● **What is expected**
Reproduce the entries that follow exactly, dropping each image.

● **Supplied records**

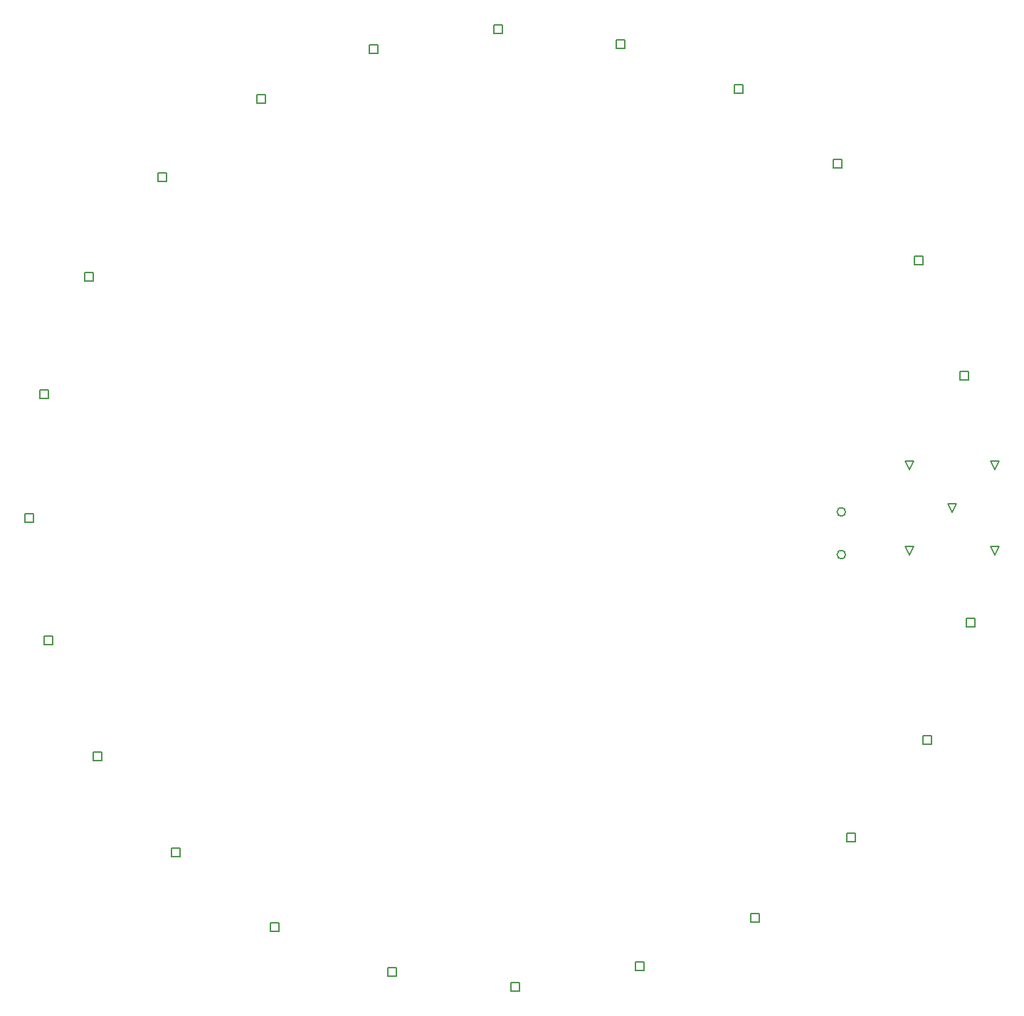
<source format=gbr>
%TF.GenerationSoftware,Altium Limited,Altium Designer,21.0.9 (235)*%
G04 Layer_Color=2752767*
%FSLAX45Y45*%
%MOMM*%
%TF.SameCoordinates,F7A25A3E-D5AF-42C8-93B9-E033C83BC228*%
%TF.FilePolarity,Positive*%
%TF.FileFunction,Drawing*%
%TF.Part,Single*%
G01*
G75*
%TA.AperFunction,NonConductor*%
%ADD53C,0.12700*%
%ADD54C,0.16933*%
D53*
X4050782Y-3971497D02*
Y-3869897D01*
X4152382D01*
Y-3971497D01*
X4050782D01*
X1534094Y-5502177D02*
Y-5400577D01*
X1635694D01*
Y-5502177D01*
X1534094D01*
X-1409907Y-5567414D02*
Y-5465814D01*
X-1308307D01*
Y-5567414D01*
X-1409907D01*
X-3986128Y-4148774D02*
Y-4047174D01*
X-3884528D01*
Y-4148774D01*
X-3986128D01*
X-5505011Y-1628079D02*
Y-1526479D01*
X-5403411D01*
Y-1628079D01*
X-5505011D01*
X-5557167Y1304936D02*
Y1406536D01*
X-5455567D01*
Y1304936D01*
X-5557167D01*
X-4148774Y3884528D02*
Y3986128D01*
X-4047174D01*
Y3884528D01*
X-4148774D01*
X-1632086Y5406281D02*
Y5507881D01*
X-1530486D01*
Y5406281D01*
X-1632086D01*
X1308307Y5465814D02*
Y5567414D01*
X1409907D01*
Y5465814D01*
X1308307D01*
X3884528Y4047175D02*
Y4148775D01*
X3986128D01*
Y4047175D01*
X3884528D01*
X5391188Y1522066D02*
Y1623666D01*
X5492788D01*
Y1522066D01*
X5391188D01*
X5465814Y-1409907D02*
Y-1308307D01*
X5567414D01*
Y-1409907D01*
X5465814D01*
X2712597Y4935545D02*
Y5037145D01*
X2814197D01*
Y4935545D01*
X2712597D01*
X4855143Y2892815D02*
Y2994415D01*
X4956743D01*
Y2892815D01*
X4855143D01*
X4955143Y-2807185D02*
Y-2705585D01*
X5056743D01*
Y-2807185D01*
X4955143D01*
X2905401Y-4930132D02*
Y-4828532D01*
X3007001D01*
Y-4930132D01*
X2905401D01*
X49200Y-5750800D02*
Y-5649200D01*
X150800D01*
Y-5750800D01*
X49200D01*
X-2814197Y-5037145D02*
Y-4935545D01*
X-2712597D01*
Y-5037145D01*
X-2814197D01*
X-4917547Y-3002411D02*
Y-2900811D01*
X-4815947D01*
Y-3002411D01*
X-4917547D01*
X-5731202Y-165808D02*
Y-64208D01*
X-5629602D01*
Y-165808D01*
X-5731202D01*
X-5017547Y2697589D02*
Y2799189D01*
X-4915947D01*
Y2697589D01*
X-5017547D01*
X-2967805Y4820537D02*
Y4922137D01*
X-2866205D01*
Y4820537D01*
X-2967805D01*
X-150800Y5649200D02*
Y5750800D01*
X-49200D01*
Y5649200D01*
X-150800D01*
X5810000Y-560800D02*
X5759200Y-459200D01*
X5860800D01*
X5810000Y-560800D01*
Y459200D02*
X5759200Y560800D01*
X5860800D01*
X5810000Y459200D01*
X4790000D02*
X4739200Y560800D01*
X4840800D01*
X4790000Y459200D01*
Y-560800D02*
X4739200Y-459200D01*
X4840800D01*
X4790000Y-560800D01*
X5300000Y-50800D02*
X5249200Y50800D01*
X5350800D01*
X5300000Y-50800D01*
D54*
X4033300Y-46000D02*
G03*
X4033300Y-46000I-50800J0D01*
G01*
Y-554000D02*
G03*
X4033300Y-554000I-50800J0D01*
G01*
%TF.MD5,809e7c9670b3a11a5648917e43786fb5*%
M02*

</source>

● **Answer section**
<source format=gbr>
%TF.GenerationSoftware,Altium Limited,Altium Designer,21.0.9 (235)*%
G04 Layer_Color=2752767*
%FSLAX45Y45*%
%MOMM*%
%TF.SameCoordinates,F7A25A3E-D5AF-42C8-93B9-E033C83BC228*%
%TF.FilePolarity,Positive*%
%TF.FileFunction,Drawing*%
%TF.Part,Single*%
G01*
G75*
%TA.AperFunction,NonConductor*%
%ADD53C,0.12700*%
%ADD54C,0.16933*%
D53*
X4050782Y-3971497D02*
Y-3869897D01*
X4152382D01*
Y-3971497D01*
X4050782D01*
X1534094Y-5502177D02*
Y-5400577D01*
X1635694D01*
Y-5502177D01*
X1534094D01*
X-1409907Y-5567414D02*
Y-5465814D01*
X-1308307D01*
Y-5567414D01*
X-1409907D01*
X-3986128Y-4148774D02*
Y-4047174D01*
X-3884528D01*
Y-4148774D01*
X-3986128D01*
X-5505011Y-1628079D02*
Y-1526479D01*
X-5403411D01*
Y-1628079D01*
X-5505011D01*
X-5557167Y1304936D02*
Y1406536D01*
X-5455567D01*
Y1304936D01*
X-5557167D01*
X-4148774Y3884528D02*
Y3986128D01*
X-4047174D01*
Y3884528D01*
X-4148774D01*
X-1632086Y5406281D02*
Y5507881D01*
X-1530486D01*
Y5406281D01*
X-1632086D01*
X1308307Y5465814D02*
Y5567414D01*
X1409907D01*
Y5465814D01*
X1308307D01*
X3884528Y4047175D02*
Y4148775D01*
X3986128D01*
Y4047175D01*
X3884528D01*
X5391188Y1522066D02*
Y1623666D01*
X5492788D01*
Y1522066D01*
X5391188D01*
X5465814Y-1409907D02*
Y-1308307D01*
X5567414D01*
Y-1409907D01*
X5465814D01*
X2712597Y4935545D02*
Y5037145D01*
X2814197D01*
Y4935545D01*
X2712597D01*
X4855143Y2892815D02*
Y2994415D01*
X4956743D01*
Y2892815D01*
X4855143D01*
X4955143Y-2807185D02*
Y-2705585D01*
X5056743D01*
Y-2807185D01*
X4955143D01*
X2905401Y-4930132D02*
Y-4828532D01*
X3007001D01*
Y-4930132D01*
X2905401D01*
X49200Y-5750800D02*
Y-5649200D01*
X150800D01*
Y-5750800D01*
X49200D01*
X-2814197Y-5037145D02*
Y-4935545D01*
X-2712597D01*
Y-5037145D01*
X-2814197D01*
X-4917547Y-3002411D02*
Y-2900811D01*
X-4815947D01*
Y-3002411D01*
X-4917547D01*
X-5731202Y-165808D02*
Y-64208D01*
X-5629602D01*
Y-165808D01*
X-5731202D01*
X-5017547Y2697589D02*
Y2799189D01*
X-4915947D01*
Y2697589D01*
X-5017547D01*
X-2967805Y4820537D02*
Y4922137D01*
X-2866205D01*
Y4820537D01*
X-2967805D01*
X-150800Y5649200D02*
Y5750800D01*
X-49200D01*
Y5649200D01*
X-150800D01*
X5810000Y-560800D02*
X5759200Y-459200D01*
X5860800D01*
X5810000Y-560800D01*
Y459200D02*
X5759200Y560800D01*
X5860800D01*
X5810000Y459200D01*
X4790000D02*
X4739200Y560800D01*
X4840800D01*
X4790000Y459200D01*
Y-560800D02*
X4739200Y-459200D01*
X4840800D01*
X4790000Y-560800D01*
X5300000Y-50800D02*
X5249200Y50800D01*
X5350800D01*
X5300000Y-50800D01*
D54*
X4033300Y-46000D02*
G03*
X4033300Y-46000I-50800J0D01*
G01*
Y-554000D02*
G03*
X4033300Y-554000I-50800J0D01*
G01*
%TF.MD5,809e7c9670b3a11a5648917e43786fb5*%
M02*

</source>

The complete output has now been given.